За ним вообще после возвращения стали замечаться некоторые странности. Он быстро переходил от взрывов веселья к самой черной меланхолии, бывал непривычно замкнут и недоверчив. Сколько раз говорил он, что жизнь опережает его и что он боится оказаться лишним, остаться где-то в стороне. Он ясно понимал трагичность своего положения, но с каким-то непонятным упорством держался за старые иллюзии и с некоторым вызовом подчеркивал иногда свои пристрастия к старой – дедовской и отцовской – деревне, хотя и считал себя «самым яростным попутчиком Советской страны».

Тягостным было для него и то, что, несмотря на всю свою славу, он чувствовал себя бесконечно одиноким. Из чувства гордости он никому не позволил бы жалеть себя, но со свойственной ему чуткостью не мог не понимать, что именно такое отношение все чаще и чаще встречает на своем пути».

Примерно к этому же времени относится и разрыв Есенина с Клюевым.

В середине октября Есенин получил письмо от Клюева, жалостливое, приторно-сладкое: «Умираю с голоду, болен. Хочу посмотреть еще раз своего Сереженьку, чтобы спокойней умереть».

Подруга Гали Бениславской Анна Назарова рассказывала: «Сергей Александрович взволнованно и с большой любовью говорил, какой Клюев чудный, хороший, как он его любит. Решено, что поедет и привезет его в Москву».

Есенин попросил Назарову на время, пока Клюев будет в Москве, уступить ему свою комнату. Она согласилась.

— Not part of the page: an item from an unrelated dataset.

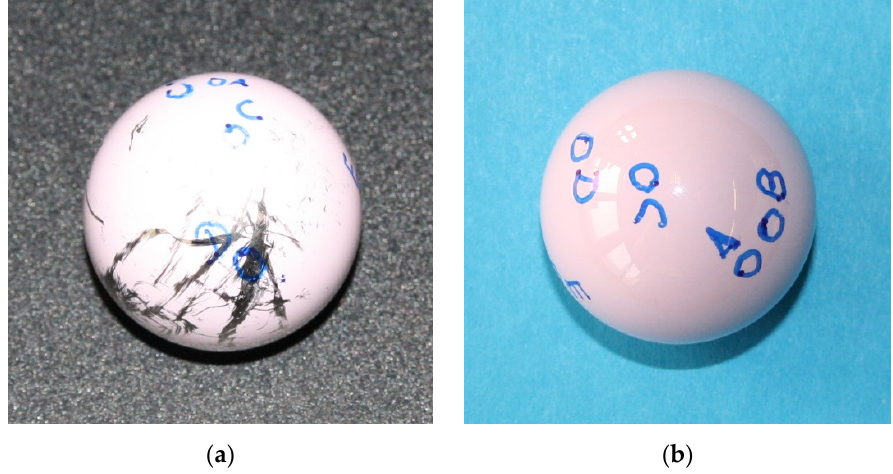
Figure 4. Picture of retrieved head before ( a ) and after ( b ) the cleaning and identification of zones.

Далее Назарова вспоминает: «Через неделю, может быть меньше, вернулся с Клюевым. В первый момент, когда Клюев вошел в комнату и я увидела его сытое, самодовольное и какое-то нагло-услужливое лицо, что-то упало у меня внутри. По рассказам Сергея Александровича не таким представляла и любила Клюева. Но это был один момент. Тут же отогнала. И обе мы, и я, и Галя, радушно и приветливо поздоровались с Клюевым».